After looking over the plans, I decided to make the table just a tad smaller. By making the tables 27″x24″ the materials can be cut with less scraps. I recommend checking out the plan on Ana-White.com, but for reference the plan requires the following lumber for 2 tables at the smaller dimensions:

4 – 2×4 @ 8 feet long
1 – 1×12 @ 3 feet long
4 – 2×2 @ 8 feet long
3 – 2×6 @ 8 feet long

You will also need 2 1/2″ and 1 1/4″ pocket hole screws, wood glue, and corner bracket hardware if desired. In our area the lumber cost $60.

The cut list for each table:

8 – 2X4 @ 22 1/2″
4 – 2X2 @ 13″
2 – 1X12 @ 13″
2 – 2X2 @ 26 1/2″ at 50 degrees, Long point to short point
4 – 2×2 @ 13 1/4″ Long point to short point with 50 degree and 10 degree angles
5 – 2×6 @ 24″

In order to keep the X feature without changing the angles and measurements, I only changed the width of the table. The overall result is a rectangular table, rather than a square. The X is the hardest part, but I found it easier to hold the 2×2 up to the table and mark the measurements instead of measuring point to point. They all fit perfectly that way. All of the directions and diagrams can be found at www.ana-white.com/2012/08/plans/rustic-x-end-table 

 

 

After purchasing the lumber, I wondered if there was a way I could monogram the tables for the couple to make it more personalized. I have a wood burner from when I was younger and decided to give it a try (on a spare piece of wood of course). It has been a while, but it was easier than I remember. Both tables have the monogram on the front corner, on opposite sides.

 

 

I am so happy that the engraving turned out well! With the stain I put on the top (Minwax Red Mahogany 225) it turns out to be subtle, but the subtle details are what makes these tables so beautiful.
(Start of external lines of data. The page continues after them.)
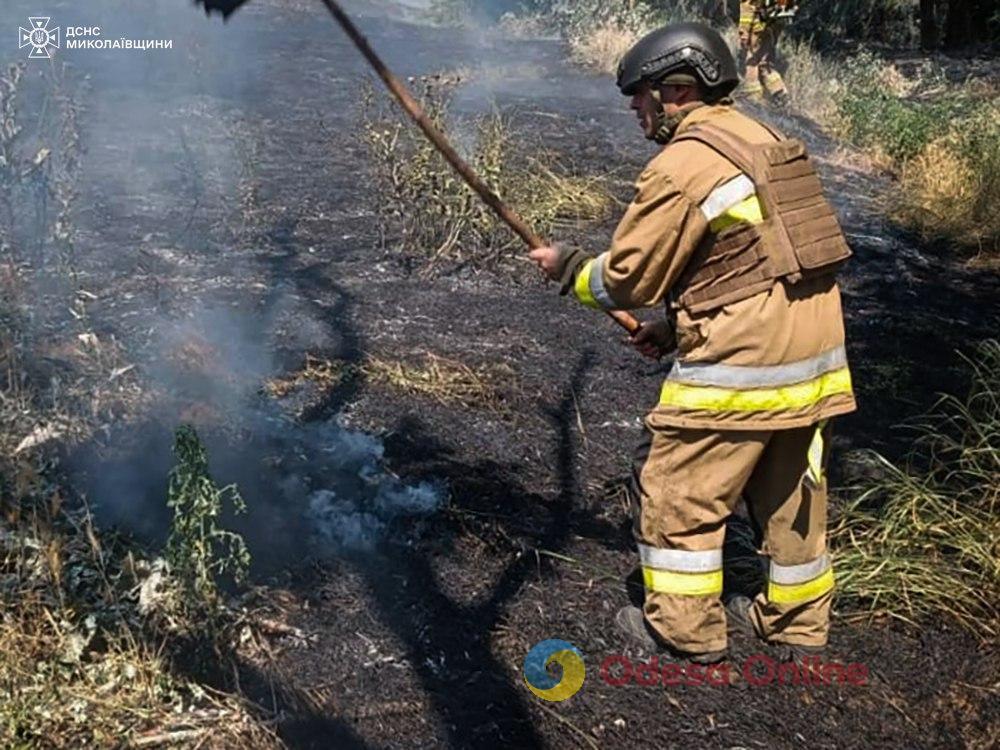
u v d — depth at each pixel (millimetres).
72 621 3025
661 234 2859
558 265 3086
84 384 4156
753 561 3746
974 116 10062
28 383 4066
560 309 5668
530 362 5059
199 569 3070
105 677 2896
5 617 2971
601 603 3514
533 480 4148
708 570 3184
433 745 2926
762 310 2898
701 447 3047
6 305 4426
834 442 4691
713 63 2971
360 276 5730
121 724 2811
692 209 2848
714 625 3238
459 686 3133
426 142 6383
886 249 7402
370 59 3055
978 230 7785
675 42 2971
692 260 2943
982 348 5715
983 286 6957
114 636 3002
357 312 5305
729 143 2891
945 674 3342
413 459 4160
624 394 4875
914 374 5469
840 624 3510
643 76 3004
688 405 2994
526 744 2967
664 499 3131
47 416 3898
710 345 2943
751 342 2908
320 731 2914
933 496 3926
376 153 6633
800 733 3092
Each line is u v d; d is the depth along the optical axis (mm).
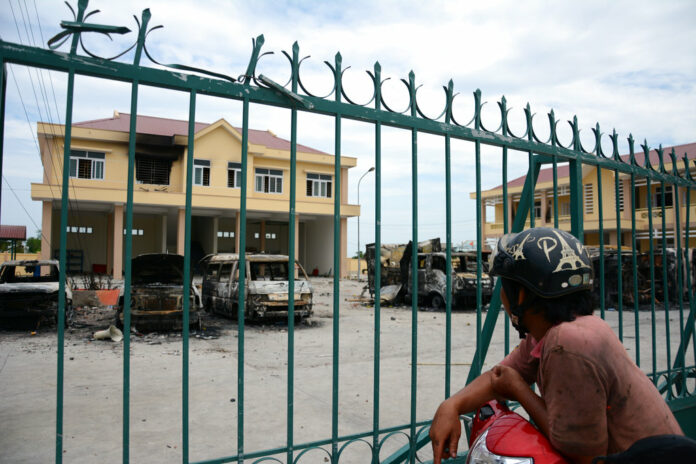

The corner bracket hardware were a last minute addition. I purchased some 4 packs of L brackets and some spray paint. Totaling less than $15, it was worth every penny.

 

If you poke the screws into a piece of cardboard, you can paint everything all at once. Then the screw heads will match the brackets perfectly.

 

 

Of course, I had a helper for priming and painting. I used a fast dry primer and Dutch Boy paint in Antique White. It is the same color of the dresser I just refinished and our farmhouse bed.

 

 

Overall, I could not be happier with the results. Now I think I have to make myself a set, because I am in love. The tables themselves only took about 3 hours each to build. The primer, paint, stain, and poly are what take the most time. Between the lumber, hardware, and pocket hole screws I purchased, the project only cost $100, but would be more if you also needed to purchase primer, paint, stain, and other painting supplies. We keep those on hand in bulk, so it is hard to predict how much extra you should budget, but I would guess about $25-$30 in supplies. If you have a miter saw and a kreg jig, you can make these too!